Reputation: 235
I have a dataset with a column containing text as follows
Column1
----------------------------------------------------------
dapagliflozin 10 MG / metFORMIN hydrochloride
dapagliflozin 5 MG / metFORMIN hydrochloride
Fortamet
Glucophage
Glumetza
metFORMIN hydrochloride
metFORMIN hydrochloride / pioglitazone 15 MG
metFORMIN hydrochloride / pioglitazone 30 MG
I am trying to obtain the word count for every unique word, for example, word count for metFormin, word count for hydrochloride, etc. I need help; I tried table function, but it uses the whole row as one word and that's not helpful.
Upvotes: 1
Views: 1610
Reputation: 14902
Or use a text analysis package designed for this:
> require(quanteda)
> dfm(myColumn)
Creating a dfm from a character vector ...
... lowercasing
... tokenizing
... indexing 1 document
... shaping tokens into data.table, found 21 total tokens
... summing tokens by document
... indexing 8 feature types
... building sparse matrix
... created a 1 x 8 sparse dfm
... complete. Elapsed time: 0.047 seconds.

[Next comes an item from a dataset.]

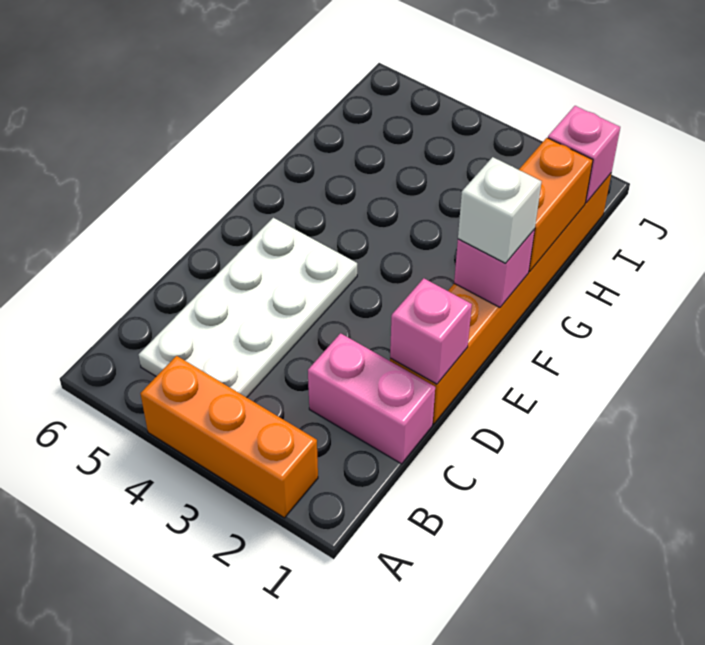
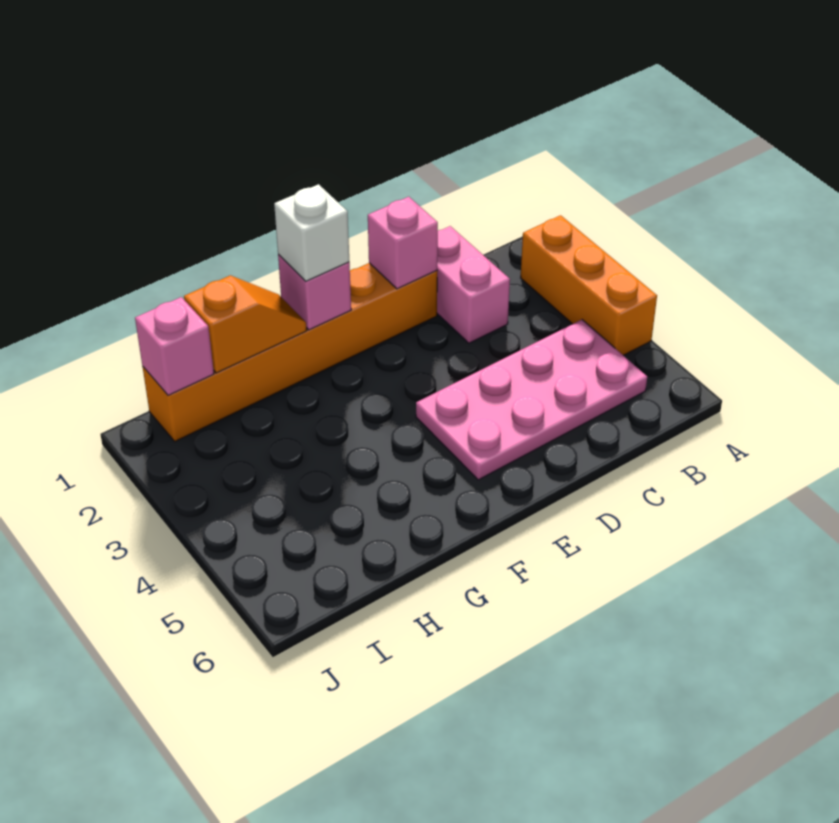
white 2x4 plate [139,218,357,398] -> pink 2x4 plate [416,320,647,480]
orange 1x2 brick [519,138,593,271] -> orange 1x2 slope [184,275,307,373]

Document-feature matrix of: 1 document, 8 features.
1 x 8 sparse Matrix of class "dfmSparse"
features
docs dapagliflozin fortamet glucophage glumetza hydrochloride metformin mg pioglitazone
text1 2 1 1 1 5 5 4 2
Upvotes: 1
Reputation: 887501
We can use a combination of strsplit/unlist/table
. Split the column strings with strsplit
specifying the split
as space (\\s+
). The output will be a list
. Use unlist
to change the list to vector and then use table
to get the count.
table(unlist(strsplit(yourdf$Column1, '\\s+'))
Upvotes: 2